13.6       Notices. All general notices, requests and other communications hereunder shall be in writing and shall be deemed delivered at the time of receipt if delivered or communicated by electronic transmission, or, if mailed, five (5) days after mailing by first class mail with postage prepaid. All formal notices, consents, authorizations, waivers or demands hereunder relating to (i) extension, expiration or termination of the term, (ii) breach, (iii) claims for indemnity, or (iv) matters of similar import shall be in writing and shall be deemed duly delivered and received at the time of receipt if delivered by a nationally-recognized overnight courier service providing proof of delivery, or three (3) business days after mailing by certified mail, postage prepaid with return receipt requested. Notices shall be addressed to the following addresses, or to such other address as either party shall designate in writing to the other from time to time:

 

To Company at:          The Academy of Nail Design                           Salontrainingonline.com

1051 2nd Avenue East

Owen Sound, Ontario N4K 2H8

Attn.: Jennifer Ponzi

Email: jennifer@taond.com

 

To Educator: at the email and mailing address used to register with the Company

 

13.7       Severability.  If any provision of this Agreement is held to be unenforceable or illegal by a court of competent jurisdiction, such provision shall be modified to the extent necessary to render it unenforceable, or shall be modified to the extent necessary to render it enforceable, or shall be severed from this Agreement, and all other provisions of this Agreement shall remain in full force and effect.
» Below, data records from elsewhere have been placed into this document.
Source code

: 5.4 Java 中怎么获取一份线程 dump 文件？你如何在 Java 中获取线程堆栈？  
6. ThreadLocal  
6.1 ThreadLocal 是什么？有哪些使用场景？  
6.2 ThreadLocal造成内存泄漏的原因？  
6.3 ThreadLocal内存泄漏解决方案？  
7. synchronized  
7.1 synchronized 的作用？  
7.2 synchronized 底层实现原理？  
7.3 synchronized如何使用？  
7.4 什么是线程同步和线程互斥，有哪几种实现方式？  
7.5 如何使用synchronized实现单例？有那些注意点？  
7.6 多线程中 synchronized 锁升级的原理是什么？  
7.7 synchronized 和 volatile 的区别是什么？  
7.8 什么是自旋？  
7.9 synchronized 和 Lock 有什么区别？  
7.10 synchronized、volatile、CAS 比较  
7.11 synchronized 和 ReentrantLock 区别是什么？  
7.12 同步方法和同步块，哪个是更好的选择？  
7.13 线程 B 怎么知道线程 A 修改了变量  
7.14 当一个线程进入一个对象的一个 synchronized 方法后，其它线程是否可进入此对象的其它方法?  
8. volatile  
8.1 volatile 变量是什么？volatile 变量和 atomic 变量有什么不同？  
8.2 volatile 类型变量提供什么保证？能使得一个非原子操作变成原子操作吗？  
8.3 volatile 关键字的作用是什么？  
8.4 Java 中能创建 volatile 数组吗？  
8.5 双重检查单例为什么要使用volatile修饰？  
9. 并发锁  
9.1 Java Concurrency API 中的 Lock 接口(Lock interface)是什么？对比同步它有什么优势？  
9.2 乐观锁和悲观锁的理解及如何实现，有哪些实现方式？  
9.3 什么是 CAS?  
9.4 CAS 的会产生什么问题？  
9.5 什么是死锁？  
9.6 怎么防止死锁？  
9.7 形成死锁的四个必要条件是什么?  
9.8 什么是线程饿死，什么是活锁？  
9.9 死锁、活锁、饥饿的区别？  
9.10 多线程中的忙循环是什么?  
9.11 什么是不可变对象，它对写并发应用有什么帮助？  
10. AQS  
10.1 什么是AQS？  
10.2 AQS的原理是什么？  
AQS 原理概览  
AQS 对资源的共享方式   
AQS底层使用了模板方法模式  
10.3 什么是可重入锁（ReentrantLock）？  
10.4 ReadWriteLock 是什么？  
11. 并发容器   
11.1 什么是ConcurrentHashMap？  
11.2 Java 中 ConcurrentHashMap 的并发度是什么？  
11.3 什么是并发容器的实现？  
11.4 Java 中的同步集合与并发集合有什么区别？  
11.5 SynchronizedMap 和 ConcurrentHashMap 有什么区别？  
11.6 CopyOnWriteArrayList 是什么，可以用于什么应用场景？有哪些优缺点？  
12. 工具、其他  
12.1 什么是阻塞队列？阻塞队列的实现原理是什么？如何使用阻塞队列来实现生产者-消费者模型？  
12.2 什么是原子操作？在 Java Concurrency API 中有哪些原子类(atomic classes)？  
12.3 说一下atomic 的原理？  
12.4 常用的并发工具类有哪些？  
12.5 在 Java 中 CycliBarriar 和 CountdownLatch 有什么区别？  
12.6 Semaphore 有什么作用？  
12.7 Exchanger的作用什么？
13.8       Dispute Resolution. If a dispute arises under this Agreement, one party may give written notice to the other party of such dispute and all disputes arising under this Agreement shall be settled, if possible, by good faith negotiation of the Parties. If such negotiations fail to resolve any dispute within sixty (60) days after a party has given written notice of the dispute to the other party, then any party may commence legal action against the other.

13.9       Governing Law. This Agreement is governed by and construed in accordance with the laws of the Province of Ontario, Canada and each of the Company and the Educator irrevocably attorns to the exclusive jurisdiction of the courts of the Province of Ontario, located in the City of Toronto, Ontario, without regard to conflicts of laws principles. The Company and the Educator agree that the United Nations Convention on Contracts for the International Sale of Goods does not apply to this Agreement.

13.10    Injunctive Relief. Notwithstanding Section 13.8 or 13.9, nothing in this Agreement shall prevent either party from applying to a court of competent jurisdiction for injunctive or other equitable relief in the case of an infringement of IP Rights or the breach of an obligation of confidentiality or to preserve or protect real or tangible property from continuing damage or risk of same.

13.11    Limitation Period. No action, regardless of form, arising from this Agreement or any Services provided or to be provided hereunder may be brought by either party more than one year after the cause of action has accrued, except that an action for non-payment may be brought at any time.

13.12    Assignment.  Educator shall not assign this Agreement without the prior written consent of Company. Company may assign this Agreement with or without notice to Educator. This Agreement shall be binding upon and enure to the benefit of the Parties and their respective heirs, executors, administrators, successors and permitted assigns.